→ **Dataset entries**:
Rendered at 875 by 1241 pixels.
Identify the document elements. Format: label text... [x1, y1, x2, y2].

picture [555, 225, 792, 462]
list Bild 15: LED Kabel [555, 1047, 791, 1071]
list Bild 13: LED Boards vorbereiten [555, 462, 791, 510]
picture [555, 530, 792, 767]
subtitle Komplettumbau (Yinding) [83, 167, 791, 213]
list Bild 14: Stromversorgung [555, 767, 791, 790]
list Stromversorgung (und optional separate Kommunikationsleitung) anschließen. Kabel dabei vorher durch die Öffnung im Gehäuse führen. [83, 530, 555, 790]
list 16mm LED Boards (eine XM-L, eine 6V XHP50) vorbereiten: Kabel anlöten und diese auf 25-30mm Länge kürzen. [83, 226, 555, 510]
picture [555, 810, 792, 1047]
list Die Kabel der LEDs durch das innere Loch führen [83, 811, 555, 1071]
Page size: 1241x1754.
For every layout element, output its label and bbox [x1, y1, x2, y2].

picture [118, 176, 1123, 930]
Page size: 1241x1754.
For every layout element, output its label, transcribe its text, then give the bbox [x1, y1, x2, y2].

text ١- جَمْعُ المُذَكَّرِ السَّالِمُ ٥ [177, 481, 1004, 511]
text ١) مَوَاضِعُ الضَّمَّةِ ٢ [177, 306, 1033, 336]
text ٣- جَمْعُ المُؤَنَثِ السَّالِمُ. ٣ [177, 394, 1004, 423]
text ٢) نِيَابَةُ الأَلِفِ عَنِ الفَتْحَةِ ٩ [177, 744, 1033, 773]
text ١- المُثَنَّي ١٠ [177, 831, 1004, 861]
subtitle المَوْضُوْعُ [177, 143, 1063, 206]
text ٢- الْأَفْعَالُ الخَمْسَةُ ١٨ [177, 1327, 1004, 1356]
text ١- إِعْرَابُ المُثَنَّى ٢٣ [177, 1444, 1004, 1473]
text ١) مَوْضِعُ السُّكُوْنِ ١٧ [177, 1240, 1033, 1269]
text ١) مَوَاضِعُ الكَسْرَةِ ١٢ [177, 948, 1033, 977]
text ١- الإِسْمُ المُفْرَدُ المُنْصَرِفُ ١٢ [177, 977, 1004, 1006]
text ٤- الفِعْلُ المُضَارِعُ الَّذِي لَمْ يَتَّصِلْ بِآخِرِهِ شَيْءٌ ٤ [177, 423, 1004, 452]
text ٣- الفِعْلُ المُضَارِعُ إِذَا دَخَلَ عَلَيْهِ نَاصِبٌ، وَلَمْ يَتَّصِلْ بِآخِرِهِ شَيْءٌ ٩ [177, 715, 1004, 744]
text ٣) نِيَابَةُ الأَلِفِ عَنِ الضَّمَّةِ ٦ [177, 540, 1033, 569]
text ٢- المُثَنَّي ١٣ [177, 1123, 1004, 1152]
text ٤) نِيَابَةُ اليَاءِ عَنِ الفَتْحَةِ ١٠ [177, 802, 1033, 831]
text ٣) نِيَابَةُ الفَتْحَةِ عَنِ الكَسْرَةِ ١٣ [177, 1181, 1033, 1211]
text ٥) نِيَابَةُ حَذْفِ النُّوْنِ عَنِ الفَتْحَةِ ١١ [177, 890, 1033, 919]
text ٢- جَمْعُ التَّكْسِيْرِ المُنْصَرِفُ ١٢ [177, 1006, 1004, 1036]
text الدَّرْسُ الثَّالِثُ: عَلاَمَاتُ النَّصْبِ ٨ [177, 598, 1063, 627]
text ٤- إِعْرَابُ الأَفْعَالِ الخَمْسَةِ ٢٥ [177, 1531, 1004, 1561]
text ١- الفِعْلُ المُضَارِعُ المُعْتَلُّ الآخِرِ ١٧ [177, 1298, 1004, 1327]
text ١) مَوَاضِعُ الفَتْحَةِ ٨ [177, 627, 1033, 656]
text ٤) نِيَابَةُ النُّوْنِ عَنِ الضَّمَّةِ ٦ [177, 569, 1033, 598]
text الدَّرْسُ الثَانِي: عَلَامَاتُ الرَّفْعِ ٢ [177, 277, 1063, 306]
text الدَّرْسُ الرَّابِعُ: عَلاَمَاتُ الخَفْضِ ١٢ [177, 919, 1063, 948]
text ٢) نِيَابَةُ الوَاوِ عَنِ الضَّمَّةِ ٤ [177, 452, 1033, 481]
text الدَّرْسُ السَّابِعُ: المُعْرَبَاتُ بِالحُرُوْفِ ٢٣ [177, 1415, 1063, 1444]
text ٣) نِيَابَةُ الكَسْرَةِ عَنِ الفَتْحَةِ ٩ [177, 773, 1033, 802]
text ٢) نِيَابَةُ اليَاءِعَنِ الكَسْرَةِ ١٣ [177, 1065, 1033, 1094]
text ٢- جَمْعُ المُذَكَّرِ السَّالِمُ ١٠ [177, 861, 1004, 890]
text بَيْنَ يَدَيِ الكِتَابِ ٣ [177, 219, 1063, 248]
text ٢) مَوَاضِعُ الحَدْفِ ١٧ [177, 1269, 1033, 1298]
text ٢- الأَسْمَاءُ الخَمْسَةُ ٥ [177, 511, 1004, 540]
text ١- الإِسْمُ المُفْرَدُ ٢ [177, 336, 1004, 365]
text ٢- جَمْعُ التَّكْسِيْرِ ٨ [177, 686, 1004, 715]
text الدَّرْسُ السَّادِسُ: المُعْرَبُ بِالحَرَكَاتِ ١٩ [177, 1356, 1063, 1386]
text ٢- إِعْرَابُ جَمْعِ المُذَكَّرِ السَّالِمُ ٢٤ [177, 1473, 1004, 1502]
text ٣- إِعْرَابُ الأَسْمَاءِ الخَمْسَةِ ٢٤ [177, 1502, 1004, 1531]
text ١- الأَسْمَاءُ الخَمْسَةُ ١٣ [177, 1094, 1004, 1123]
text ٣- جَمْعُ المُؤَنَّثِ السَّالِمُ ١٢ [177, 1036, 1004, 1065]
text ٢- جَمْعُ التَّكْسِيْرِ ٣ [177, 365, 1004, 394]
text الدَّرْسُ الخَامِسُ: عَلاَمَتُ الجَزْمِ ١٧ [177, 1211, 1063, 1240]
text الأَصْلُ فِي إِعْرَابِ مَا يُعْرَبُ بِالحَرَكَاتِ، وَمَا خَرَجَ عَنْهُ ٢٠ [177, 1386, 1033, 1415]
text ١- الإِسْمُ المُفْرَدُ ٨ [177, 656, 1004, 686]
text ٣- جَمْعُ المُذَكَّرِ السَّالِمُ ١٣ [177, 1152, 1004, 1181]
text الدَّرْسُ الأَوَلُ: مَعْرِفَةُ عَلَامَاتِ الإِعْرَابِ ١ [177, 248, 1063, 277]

→ **Task description**: Return every line of the records above word for word, with no changes, additions or omissions.

→ **Result for this task**:
Rendered at 875 by 1241 pixels.
Identify the document elements. Format: label text... [x1, y1, x2, y2].

picture [555, 225, 792, 462]
list Bild 15: LED Kabel [555, 1047, 791, 1071]
list Bild 13: LED Boards vorbereiten [555, 462, 791, 510]
picture [555, 530, 792, 767]
subtitle Komplettumbau (Yinding) [83, 167, 791, 213]
list Bild 14: Stromversorgung [555, 767, 791, 790]
list Stromversorgung (und optional separate Kommunikationsleitung) anschließen. Kabel dabei vorher durch die Öffnung im Gehäuse führen. [83, 530, 555, 790]
list 16mm LED Boards (eine XM-L, eine 6V XHP50) vorbereiten: Kabel anlöten und diese auf 25-30mm Länge kürzen. [83, 226, 555, 510]
picture [555, 810, 792, 1047]
list Die Kabel der LEDs durch das innere Loch führen [83, 811, 555, 1071]
Page size: 1241x1754.
For every layout element, output its label and bbox [x1, y1, x2, y2].

picture [118, 176, 1123, 930]
Page size: 1241x1754.
For every layout element, output its label, transcribe its text, then give the bbox [x1, y1, x2, y2].

text ١- جَمْعُ المُذَكَّرِ السَّالِمُ ٥ [177, 481, 1004, 511]
text ١) مَوَاضِعُ الضَّمَّةِ ٢ [177, 306, 1033, 336]
text ٣- جَمْعُ المُؤَنَثِ السَّالِمُ. ٣ [177, 394, 1004, 423]
text ٢) نِيَابَةُ الأَلِفِ عَنِ الفَتْحَةِ ٩ [177, 744, 1033, 773]
text ١- المُثَنَّي ١٠ [177, 831, 1004, 861]
subtitle المَوْضُوْعُ [177, 143, 1063, 206]
text ٢- الْأَفْعَالُ الخَمْسَةُ ١٨ [177, 1327, 1004, 1356]
text ١- إِعْرَابُ المُثَنَّى ٢٣ [177, 1444, 1004, 1473]
text ١) مَوْضِعُ السُّكُوْنِ ١٧ [177, 1240, 1033, 1269]
text ١) مَوَاضِعُ الكَسْرَةِ ١٢ [177, 948, 1033, 977]
text ١- الإِسْمُ المُفْرَدُ المُنْصَرِفُ ١٢ [177, 977, 1004, 1006]
text ٤- الفِعْلُ المُضَارِعُ الَّذِي لَمْ يَتَّصِلْ بِآخِرِهِ شَيْءٌ ٤ [177, 423, 1004, 452]
text ٣- الفِعْلُ المُضَارِعُ إِذَا دَخَلَ عَلَيْهِ نَاصِبٌ، وَلَمْ يَتَّصِلْ بِآخِرِهِ شَيْءٌ ٩ [177, 715, 1004, 744]
text ٣) نِيَابَةُ الأَلِفِ عَنِ الضَّمَّةِ ٦ [177, 540, 1033, 569]
text ٢- المُثَنَّي ١٣ [177, 1123, 1004, 1152]
text ٤) نِيَابَةُ اليَاءِ عَنِ الفَتْحَةِ ١٠ [177, 802, 1033, 831]
text ٣) نِيَابَةُ الفَتْحَةِ عَنِ الكَسْرَةِ ١٣ [177, 1181, 1033, 1211]
text ٥) نِيَابَةُ حَذْفِ النُّوْنِ عَنِ الفَتْحَةِ ١١ [177, 890, 1033, 919]
text ٢- جَمْعُ التَّكْسِيْرِ المُنْصَرِفُ ١٢ [177, 1006, 1004, 1036]
text الدَّرْسُ الثَّالِثُ: عَلاَمَاتُ النَّصْبِ ٨ [177, 598, 1063, 627]
text ٤- إِعْرَابُ الأَفْعَالِ الخَمْسَةِ ٢٥ [177, 1531, 1004, 1561]
text ١- الفِعْلُ المُضَارِعُ المُعْتَلُّ الآخِرِ ١٧ [177, 1298, 1004, 1327]
text ١) مَوَاضِعُ الفَتْحَةِ ٨ [177, 627, 1033, 656]
text ٤) نِيَابَةُ النُّوْنِ عَنِ الضَّمَّةِ ٦ [177, 569, 1033, 598]
text الدَّرْسُ الثَانِي: عَلَامَاتُ الرَّفْعِ ٢ [177, 277, 1063, 306]
text الدَّرْسُ الرَّابِعُ: عَلاَمَاتُ الخَفْضِ ١٢ [177, 919, 1063, 948]
text ٢) نِيَابَةُ الوَاوِ عَنِ الضَّمَّةِ ٤ [177, 452, 1033, 481]
text الدَّرْسُ السَّابِعُ: المُعْرَبَاتُ بِالحُرُوْفِ ٢٣ [177, 1415, 1063, 1444]
text ٣) نِيَابَةُ الكَسْرَةِ عَنِ الفَتْحَةِ ٩ [177, 773, 1033, 802]
text ٢) نِيَابَةُ اليَاءِعَنِ الكَسْرَةِ ١٣ [177, 1065, 1033, 1094]
text ٢- جَمْعُ المُذَكَّرِ السَّالِمُ ١٠ [177, 861, 1004, 890]
text بَيْنَ يَدَيِ الكِتَابِ ٣ [177, 219, 1063, 248]
text ٢) مَوَاضِعُ الحَدْفِ ١٧ [177, 1269, 1033, 1298]
text ٢- الأَسْمَاءُ الخَمْسَةُ ٥ [177, 511, 1004, 540]
text ١- الإِسْمُ المُفْرَدُ ٢ [177, 336, 1004, 365]
text ٢- جَمْعُ التَّكْسِيْرِ ٨ [177, 686, 1004, 715]
text الدَّرْسُ السَّادِسُ: المُعْرَبُ بِالحَرَكَاتِ ١٩ [177, 1356, 1063, 1386]
text ٢- إِعْرَابُ جَمْعِ المُذَكَّرِ السَّالِمُ ٢٤ [177, 1473, 1004, 1502]
text ٣- إِعْرَابُ الأَسْمَاءِ الخَمْسَةِ ٢٤ [177, 1502, 1004, 1531]
text ١- الأَسْمَاءُ الخَمْسَةُ ١٣ [177, 1094, 1004, 1123]
text ٣- جَمْعُ المُؤَنَّثِ السَّالِمُ ١٢ [177, 1036, 1004, 1065]
text ٢- جَمْعُ التَّكْسِيْرِ ٣ [177, 365, 1004, 394]
text الدَّرْسُ الخَامِسُ: عَلاَمَتُ الجَزْمِ ١٧ [177, 1211, 1063, 1240]
text الأَصْلُ فِي إِعْرَابِ مَا يُعْرَبُ بِالحَرَكَاتِ، وَمَا خَرَجَ عَنْهُ ٢٠ [177, 1386, 1033, 1415]
text ١- الإِسْمُ المُفْرَدُ ٨ [177, 656, 1004, 686]
text ٣- جَمْعُ المُذَكَّرِ السَّالِمُ ١٣ [177, 1152, 1004, 1181]
text الدَّرْسُ الأَوَلُ: مَعْرِفَةُ عَلَامَاتِ الإِعْرَابِ ١ [177, 248, 1063, 277]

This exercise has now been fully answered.